CPLC, NAU Triple Scholarship Program to 45 Awards for Arizona Students
Chicanos Por La Causa and NAU tripled their scholarship from 15 to 45 awards worth up to $10,000 each. Yuma students must apply by April 15.

A scholarship program once reserved for a single Yuma campus tripled in size, and eligible students have just six days to apply for one of 45 awards worth up to $10,000 each.
Chicanos Por La Causa, the statewide Arizona nonprofit known as CPLC, and Northern Arizona University announced the expansion on April 9. What had been a 15-scholarship pool exclusive to NAU-Yuma students now reaches every NAU campus in the state, with students in Yuma and La Paz counties explicitly named among those eligible.

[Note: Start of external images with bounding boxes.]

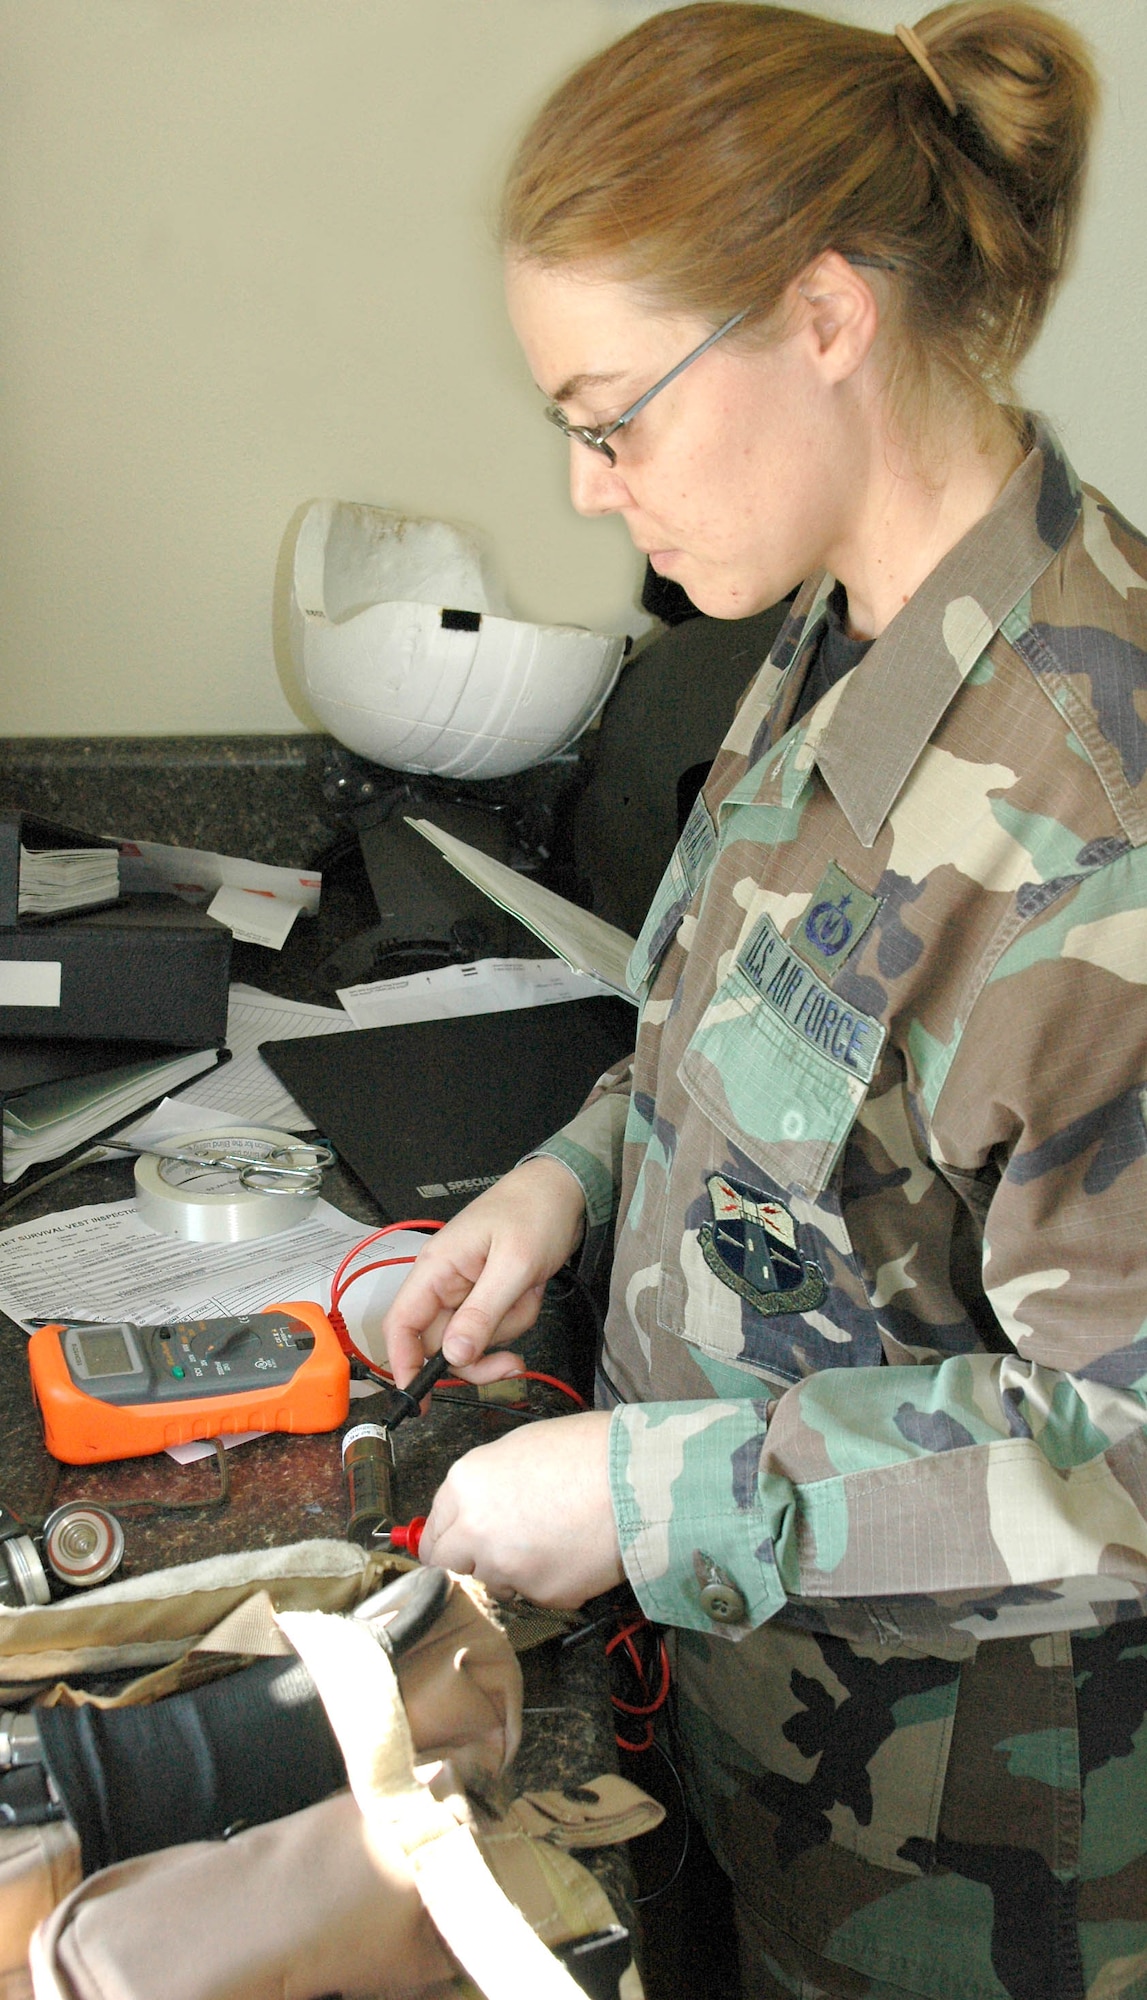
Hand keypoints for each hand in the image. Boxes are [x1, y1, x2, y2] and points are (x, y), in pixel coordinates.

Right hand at [381, 1157, 585, 1389]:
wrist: (563, 1189)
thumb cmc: (533, 1211)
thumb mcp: (513, 1265)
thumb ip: (482, 1312)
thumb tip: (454, 1355)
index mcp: (436, 1268)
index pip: (401, 1324)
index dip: (402, 1363)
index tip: (418, 1396)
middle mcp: (444, 1281)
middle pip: (440, 1343)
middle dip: (478, 1356)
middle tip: (510, 1364)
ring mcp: (467, 1289)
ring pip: (473, 1338)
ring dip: (506, 1328)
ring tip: (528, 1294)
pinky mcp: (488, 1293)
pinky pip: (496, 1325)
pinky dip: (517, 1316)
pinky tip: (531, 1290)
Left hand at [418, 1411, 622, 1608]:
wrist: (635, 1479)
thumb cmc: (586, 1451)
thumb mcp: (519, 1449)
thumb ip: (483, 1486)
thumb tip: (472, 1510)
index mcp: (464, 1486)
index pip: (432, 1533)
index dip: (447, 1538)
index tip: (456, 1544)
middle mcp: (475, 1530)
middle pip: (449, 1566)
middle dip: (468, 1561)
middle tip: (497, 1551)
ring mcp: (506, 1568)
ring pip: (492, 1583)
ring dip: (510, 1572)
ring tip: (549, 1543)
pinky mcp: (541, 1594)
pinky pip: (534, 1594)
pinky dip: (549, 1581)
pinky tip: (572, 1554)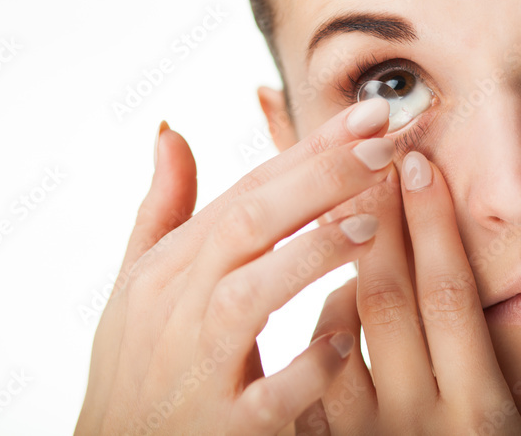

NAU matched CPLC's funding commitment to enable the tripling. Antonio Moya, CPLC's scholarship program director, said the growth came from watching the original program's impact in Yuma firsthand.
"When we had the 15, it was only for the campus in Yuma," Moya said. "Together, CPLC and NAU saw the positive impact in the community and knew that we could continue making that difference with a larger reach. Not only did it go to 45 students but it's now open to all campuses."
To qualify, applicants must be Arizona residents, income-eligible, and pursuing college as first-generation students; all academic majors are welcome. For Yuma County families, where a higher-than-average share of households meet income-eligibility thresholds, an award of up to $10,000 can meaningfully offset tuition costs and reduce the financial pressure that leads many first-generation students to delay or forgo a degree entirely. Stronger credentials translate into better-paying positions across the healthcare, education, skilled trades, and public-sector jobs that anchor the county's economy.
Applications are processed through NAU's Scholarship Universe portal, with a hard deadline of April 15, 2026. Students enrolled at institutions other than NAU can find separate scholarship opportunities through CPLC's scholarship page. The expansion triples the number of Yuma-area students the program can reach in a single award cycle.